----- QUELLENAUSZUG -----

Odyssee der Fatah-Kämpfer Grausamer Bruderkrieg
03.08.2008, 20:39 UhrDie israelische Vereinigung für Zivilrechte (ACRI) hat die die Regierung beim Obersten Gericht verklagt, weil der Staat Israel gegen internationale Flüchtlingskonventionen verstoße, wenn es Asylanten in ihr Heimatland zurückschicke, wo ihnen der Tod sicher sei. Hintergrund ist eine Geschichte, die selbst in der Komplexität des Nahost-Konfliktes ihresgleichen sucht. Mehr als 180 Mitglieder der Fatah von Palästinenserpräsident Mahmud Abbas waren am Wochenende vor der verfeindeten Hamas-Bewegung aus dem Gazastreifen nach Israel geflohen.

-----

■ **ARBEITSAUFTRAG**:
Setzen Sie den Bericht über die aus dem Gazastreifen nach Israel geflohenen Fatah-Mitglieder im Anschluss an seinen letzten Satz fort.

----- BEREITGESTELLTES MATERIAL -----

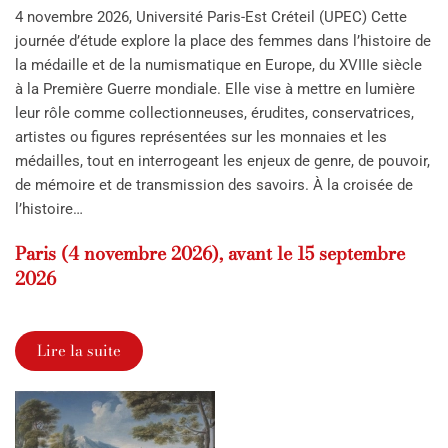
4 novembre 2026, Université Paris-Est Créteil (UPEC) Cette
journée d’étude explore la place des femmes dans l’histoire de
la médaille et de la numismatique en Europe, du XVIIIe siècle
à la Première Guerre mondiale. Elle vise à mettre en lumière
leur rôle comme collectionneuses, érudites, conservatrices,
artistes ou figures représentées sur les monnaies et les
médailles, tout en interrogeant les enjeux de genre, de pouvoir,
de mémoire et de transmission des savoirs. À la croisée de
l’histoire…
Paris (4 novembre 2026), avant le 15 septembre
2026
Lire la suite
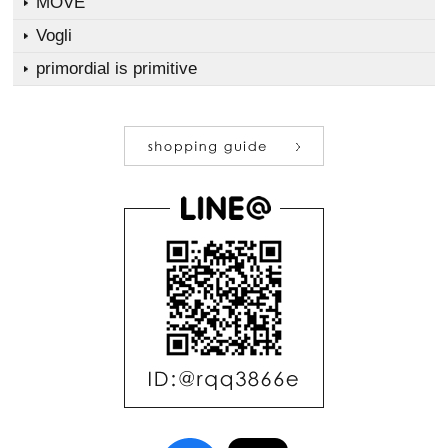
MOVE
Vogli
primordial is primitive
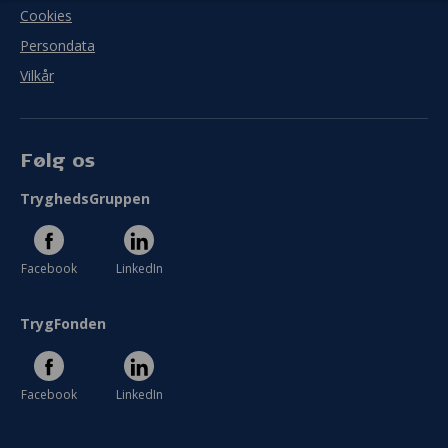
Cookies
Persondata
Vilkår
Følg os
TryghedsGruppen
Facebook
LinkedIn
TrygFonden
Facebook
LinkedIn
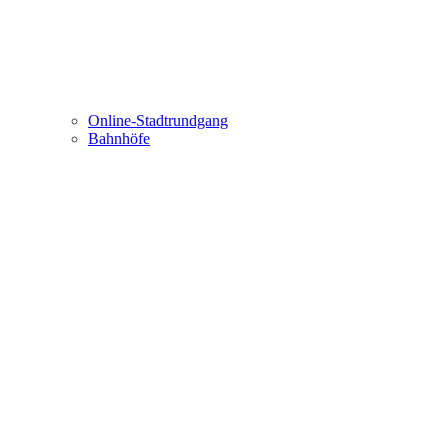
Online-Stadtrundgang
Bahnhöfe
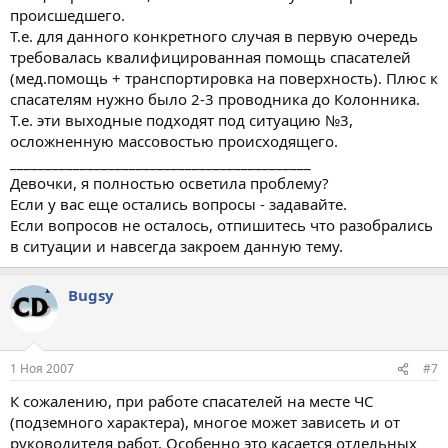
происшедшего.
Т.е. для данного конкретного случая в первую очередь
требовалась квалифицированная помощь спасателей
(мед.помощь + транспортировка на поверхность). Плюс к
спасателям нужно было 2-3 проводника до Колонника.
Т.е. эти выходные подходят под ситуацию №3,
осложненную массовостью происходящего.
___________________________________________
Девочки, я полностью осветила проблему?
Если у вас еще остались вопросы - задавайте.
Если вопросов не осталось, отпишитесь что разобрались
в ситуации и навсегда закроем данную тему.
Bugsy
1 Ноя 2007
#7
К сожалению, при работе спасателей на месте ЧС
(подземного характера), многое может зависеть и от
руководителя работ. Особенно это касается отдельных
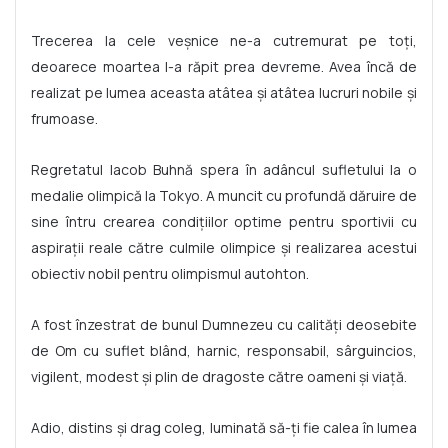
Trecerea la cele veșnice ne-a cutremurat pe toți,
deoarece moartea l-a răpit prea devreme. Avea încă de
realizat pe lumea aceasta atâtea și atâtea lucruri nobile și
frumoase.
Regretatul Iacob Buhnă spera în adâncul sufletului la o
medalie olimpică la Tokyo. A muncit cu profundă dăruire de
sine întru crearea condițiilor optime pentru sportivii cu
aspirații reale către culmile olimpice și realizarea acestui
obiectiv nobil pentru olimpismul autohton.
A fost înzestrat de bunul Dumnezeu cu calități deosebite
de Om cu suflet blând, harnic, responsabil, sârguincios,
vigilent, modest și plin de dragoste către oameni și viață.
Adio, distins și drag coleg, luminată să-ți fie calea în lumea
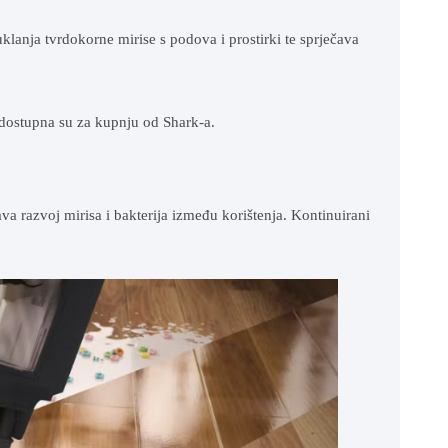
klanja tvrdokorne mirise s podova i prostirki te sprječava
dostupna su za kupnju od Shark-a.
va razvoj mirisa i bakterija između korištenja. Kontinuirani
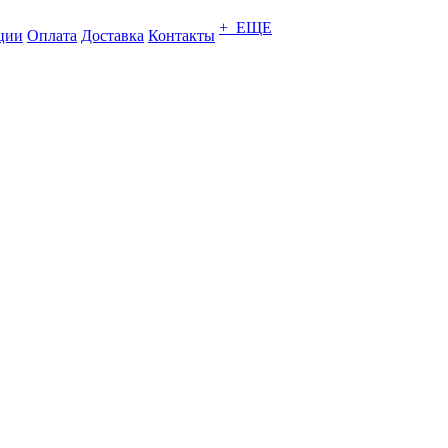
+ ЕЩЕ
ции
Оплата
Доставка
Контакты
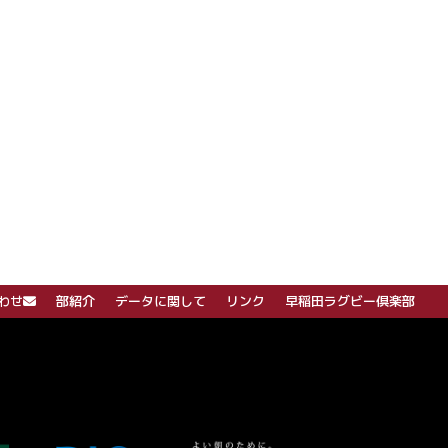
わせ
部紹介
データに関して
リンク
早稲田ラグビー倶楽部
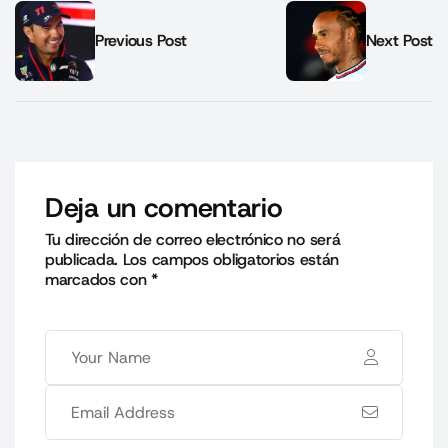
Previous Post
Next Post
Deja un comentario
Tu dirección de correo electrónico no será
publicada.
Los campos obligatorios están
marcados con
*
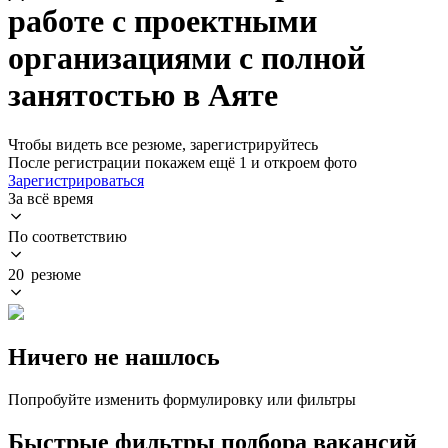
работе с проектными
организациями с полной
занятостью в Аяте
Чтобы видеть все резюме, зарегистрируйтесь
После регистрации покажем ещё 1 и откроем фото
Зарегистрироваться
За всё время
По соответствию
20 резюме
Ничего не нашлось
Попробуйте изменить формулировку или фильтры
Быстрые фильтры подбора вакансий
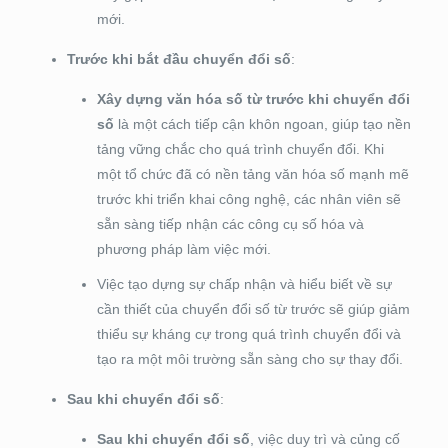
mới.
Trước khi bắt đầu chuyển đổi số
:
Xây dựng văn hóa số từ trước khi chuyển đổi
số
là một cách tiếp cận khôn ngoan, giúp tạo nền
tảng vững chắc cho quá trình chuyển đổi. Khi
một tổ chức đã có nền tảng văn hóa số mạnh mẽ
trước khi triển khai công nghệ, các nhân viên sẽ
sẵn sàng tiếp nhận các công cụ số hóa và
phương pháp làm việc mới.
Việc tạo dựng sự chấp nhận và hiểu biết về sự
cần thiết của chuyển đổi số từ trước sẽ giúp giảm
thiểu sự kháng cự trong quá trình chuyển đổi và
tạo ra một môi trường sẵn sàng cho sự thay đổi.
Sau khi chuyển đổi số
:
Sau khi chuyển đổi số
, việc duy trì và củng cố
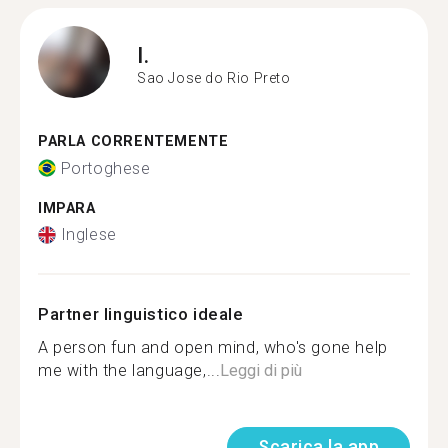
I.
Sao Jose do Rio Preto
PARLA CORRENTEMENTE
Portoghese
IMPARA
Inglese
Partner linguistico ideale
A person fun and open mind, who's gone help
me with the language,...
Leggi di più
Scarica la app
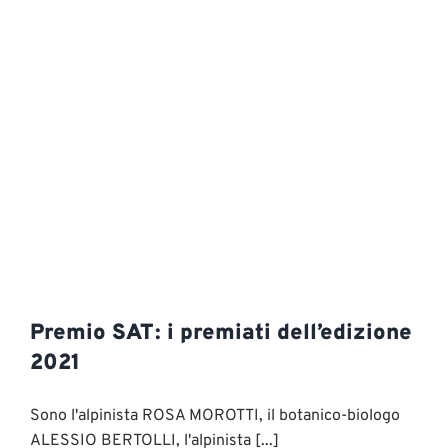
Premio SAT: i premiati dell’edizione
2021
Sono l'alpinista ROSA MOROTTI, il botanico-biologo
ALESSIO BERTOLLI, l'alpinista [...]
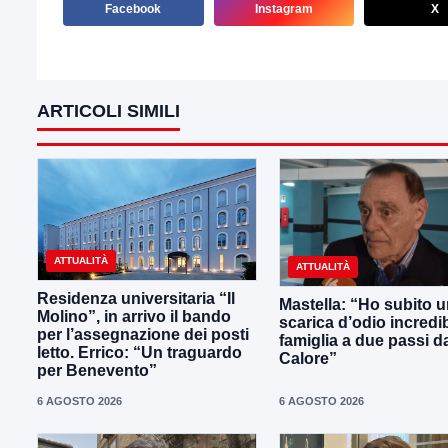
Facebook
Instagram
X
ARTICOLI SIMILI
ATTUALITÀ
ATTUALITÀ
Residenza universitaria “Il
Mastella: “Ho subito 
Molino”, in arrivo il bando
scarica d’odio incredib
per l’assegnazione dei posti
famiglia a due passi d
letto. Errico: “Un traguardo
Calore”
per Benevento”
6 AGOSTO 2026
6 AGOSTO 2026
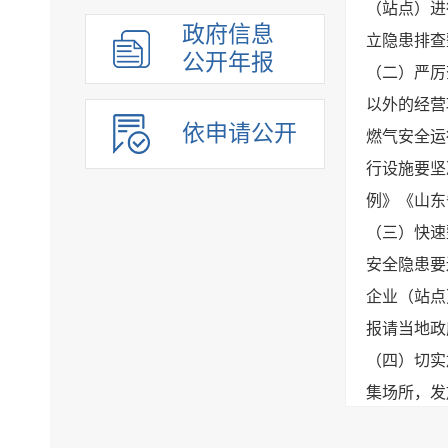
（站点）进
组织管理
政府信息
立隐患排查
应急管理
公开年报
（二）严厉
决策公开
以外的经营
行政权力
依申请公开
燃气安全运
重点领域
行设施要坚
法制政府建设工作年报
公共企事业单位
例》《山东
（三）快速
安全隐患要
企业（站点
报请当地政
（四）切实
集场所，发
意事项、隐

-----

■ **ANTWORT ZUR AUFGABE**:
Während der Kämpfe am Samstag, als die Hamas versuchte, den Chef eines der Fatah nahestehenden Familienclans festzunehmen, der hinter einem Bombenanschlag auf Hamas-Kämpfer stecken soll, rief Präsident Mahmud Abbas bei Verteidigungsminister Ehud Barak an und bat Israel, die geschlagenen Fatah-Kämpfer aufzunehmen. Obgleich die Hamas mit Scharfschützen und Mörsern sowohl auf die Fatah-Leute wie auch auf die israelischen Soldaten am Grenzzaun schoss, konnten die Fatah-Kämpfer schließlich in der Dunkelheit gerettet werden.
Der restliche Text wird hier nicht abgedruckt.